Stored dataset items
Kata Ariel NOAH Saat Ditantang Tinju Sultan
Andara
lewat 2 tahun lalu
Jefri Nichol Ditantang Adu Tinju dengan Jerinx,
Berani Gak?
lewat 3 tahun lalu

◆ ACTION ITEM ◆
Return the records exactly, character for character.

◆ TASK ANSWER ◆
Kata Ariel NOAH Saat Ditantang Tinju Sultan
Andara
lewat 2 tahun lalu
Jefri Nichol Ditantang Adu Tinju dengan Jerinx,
Berani Gak?
lewat 3 tahun lalu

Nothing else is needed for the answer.